Dineen explains his selection process is less about finding a fit for a particular film, and more about choosing artists he feels would benefit from being pushed out of the comfort zone of a regular performance. “Usually, the [artists] I’m working with are used to playing your standard set: do a song, stop; do a song, stop,” Dineen says. “But with a silent film, they have to come up with this constant, ongoing sonic pallet.
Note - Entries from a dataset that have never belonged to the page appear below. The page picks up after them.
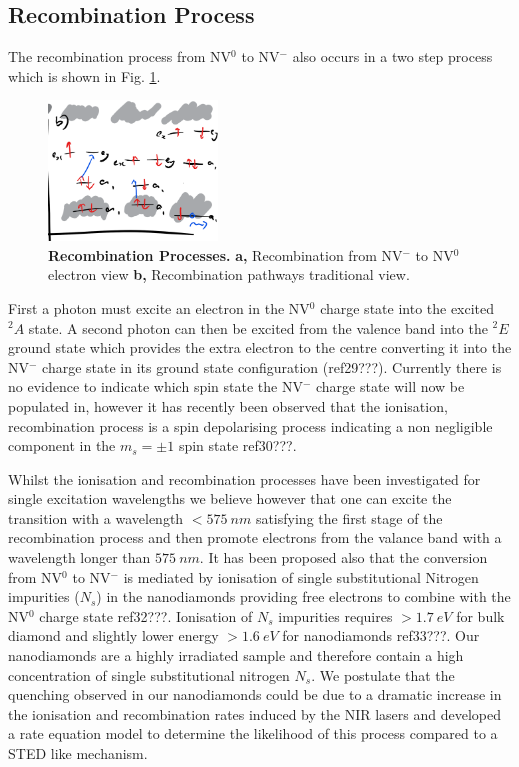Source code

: \documentclass[preprint,prl,twocolumn]{revtex4}
\begin{document}
\subsection{Recombination Process}
The recombination process from NV$^0$ to NV$^-$ also occurs in a two step process which is shown in Fig. \ref{FigChargeConversionb}.

\begin{figure}[H]
  \centering
  \includegraphics[width=0.4\textwidth]{ChargeConversionb.png} 
 \caption{\textbf{Recombination Processes.} \textbf{a,} Recombination from NV$^-$ to NV$^0$ electron view \textbf{b,} Recombination pathways traditional view.} \label{FigChargeConversionb}
\end{figure}

First a photon must excite an electron in the NV$^0$ charge state into the excited $^2A$ state. A second photon can then be excited from the valence band into the $^2E$ ground state which provides the extra electron to the centre converting it into the NV$^-$ charge state in its ground state configuration (ref29???). Currently there is no evidence to indicate which spin state the NV$^-$ charge state will now be populated in, however it has recently been observed that the ionisation, recombination process is a spin depolarising process indicating a non negligible component in the $m_s=\pm1$ spin state ref30???.

Whilst the ionisation and recombination processes have been investigated for single excitation wavelengths we believe however that one can excite the transition with a wavelength $<\SI{575}{nm}$ satisfying the first stage of the recombination process and then promote electrons from the valance band with a wavelength longer than $\SI{575}{nm}$. It has been proposed also that the conversion from NV$^0$ to NV$^-$ is mediated by ionisation of single substitutional Nitrogen impurities ($N_s$) in the nanodiamonds providing free electrons to combine with the NV$^0$ charge state ref32???. Ionisation of $N_s$ impurities requires $>\SI{1.7}{eV}$ for bulk diamond and slightly lower energy $>\SI{1.6}{eV}$ for nanodiamonds ref33???. Our nanodiamonds are a highly irradiated sample and therefore contain a high concentration of single substitutional nitrogen $N_s$. We postulate that the quenching observed in our nanodiamonds could be due to a dramatic increase in the ionisation and recombination rates induced by the NIR lasers and developed a rate equation model to determine the likelihood of this process compared to a STED like mechanism.
\end{document}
I try and take bands that don’t really feel like they fit that milieu, to then do this.” Dineen adds that he prefers the artists to choose which films they score, rather than choosing for them, which allows them to open up creatively and have as much fun as possible.
On October 14th, Organ Grinders will present a stop-motion classic: Vladislaw Starewicz’s The Cameraman’s Revenge (1911) , “a story of infidelity as told through the lives of insects.”
Portland instrumental duo Sallo will provide the score for evening. “Sallo wanted to do something very ‘left of center,’ I showed them a couple of options, and they were drawn to The Cameraman’s Revenge,” says Dineen. “If a movie speaks to them and we can use it–great.”
Ordinarily, a century-old stop-motion film starring dead insects is a bit of a hard sell, but Dineen is confident that Portland’s oft-expressed love for the inventive and ground-breakingly weird will draw people in.
“By today’s standards, watching this kind of stop motion animation is sort of–whatever–you can see stuff that is done way better, but this was really groundbreaking stuff for the time. Maybe one other person was doing it at the time,” says Dineen. "This guy really started it all. "
Over the next few months, Organ Grinder has planned an eclectic array of pairings. A November screening of Faust will feature a score by the 1939 Ensemble, featuring Jose Medeles of The Breeders. In January, Boston-based Bent Knees will provide the soundscape to the groundbreaking German Expressionist film The Cabinent of Dr. Calligari. And in February, the Strangled Darlings will accompany the silent vampire masterpiece Nosferatu.